Lassen sie keinen '0-8-15' Beschlagsschmied an ihr Barhufpferd! Zeigen
sie, dass sie diese Art der Bearbeitung nicht wünschen. Wo ein Markt
ist, werden sich Personen finden, die sich das entsprechende Wissen
aneignen wollen. Machen sie ihre Bedürfnisse bekannt und fügen sich
sich nicht einfach 'gesetzlich verordnetem Blödsinn'.
Selbstverständlich ist nicht jeder Schmied schlecht und nicht jeder
Barhufpfleger gut. Auf allen Seiten gibt es hervorragende Leute und
Stümper. Ich meine jedoch den Fehler im System. Beschlag als weit
verbreitete Standardbehandlung in Ausbildung und Praxis ist der
Pferdegesundheit nicht dienlich. Der Schwerpunkt der
Hufschmiedeausbildung ist daher völlig falsch. (und der Name eigentlich
auch :D)
Einen guten Hufbearbeiter werden Sie weiterhin daran erkennen, dass er
serienweise gesunde Barhufpferde produziert und Beschlag höchstens
kurzzeitig in besonderen Fällen nutzt.
Jedem, der sich jetzt oder in den nächsten Jahren für eine gewerbliche
Ausübung der Barhufpflege interessiert, dem kann ich nur raten, JETZT
ein Gewerbe anzumelden. Dies hat keinerlei Voraussetzungen, kostet ca.
30€ und geht mithilfe eines kurzes Formulars auf der Gemeinde/Stadt. Es
folgt ein wenig Papierkram. Solange man dem Finanzamt nicht durch das
Anmelden von Verlusten zur Last fällt, ist es auch völlig
unproblematisch, das Gewerbe zunächst nicht oder nur im 'Mini- Stil' an
wenigen Pferden auszuüben. Dadurch sichert man sich seinen
Bestandsschutz und kann später natürlich weitere Fortbildungen bei
alternativen Hufschulen, auch im Ausland, absolvieren.

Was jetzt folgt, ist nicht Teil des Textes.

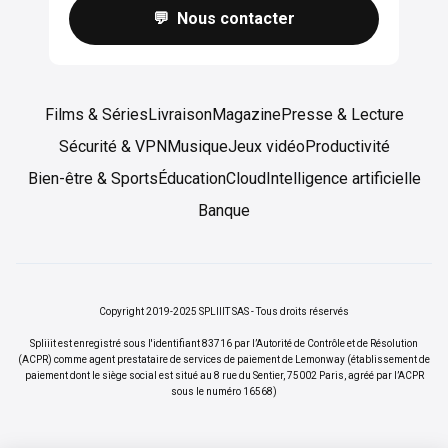
💬 Nous contacter
Films & Séries
Livraison
Magazine
Presse & Lecture
Sécurité & VPN
Musique
Jeux vidéo
Productivité
Bien-être & Sports
Éducation
Cloud
Intelligence artificielle
Banque
Copyright 2019-2025 SPLIIIT SAS - Tous droits réservés
Spliiit est enregistré sous l'identifiant 83716 par l’Autorité de Contrôle et de Résolution
(ACPR) comme agent prestataire de services de paiement de Lemonway (établissement de
paiement dont le siège social est situé au 8 rue du Sentier, 75002 Paris, agréé par l’ACPR
sous le numéro 16568)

Dies spart eine für die Barhufpflege überflüssige Beschlagsausbildung,
die für viele auch völlig unpraktikabel sein wird.
Perspektiven
Zunächst wird momentan eine Verfassungsklage gegen das Gesetz
vorbereitet, unterstützt von der
VFD und den
Barhufverbänden.
Ein Erfolg wäre sehr zu wünschen.
Ansonsten? Wer sagt, dass die
Hufschmiedeausbildung auf ewig so bleiben muss? Bei entsprechender
Nachfrage wird es hoffentlich Menschen geben, die das System, vielleicht
von innen heraus, ändern wollen!
Das haben SIE, als Pferdbesitzer, mit in der Hand.
Zeitnah ist es vielleicht durch geschickte Verhandlungen seitens der Barhufverbände möglich, die noch ausstehende Hufbeschlagsverordnung für die Barhufbearbeitung günstig zu beeinflussen oder z.B. eine staatlich 'getarnte' Barhufschule zu gründen.
Nutzen sie die Macht des Marktes. Fragen Sie wirklich kompetente Barhufpflege nach- zum Wohle ihres Pferdes.
(Die 'rechtlichen' Informationen entsprechen
meinem besten Wissen, ohne jegliche Gewähr auf Richtigkeit!)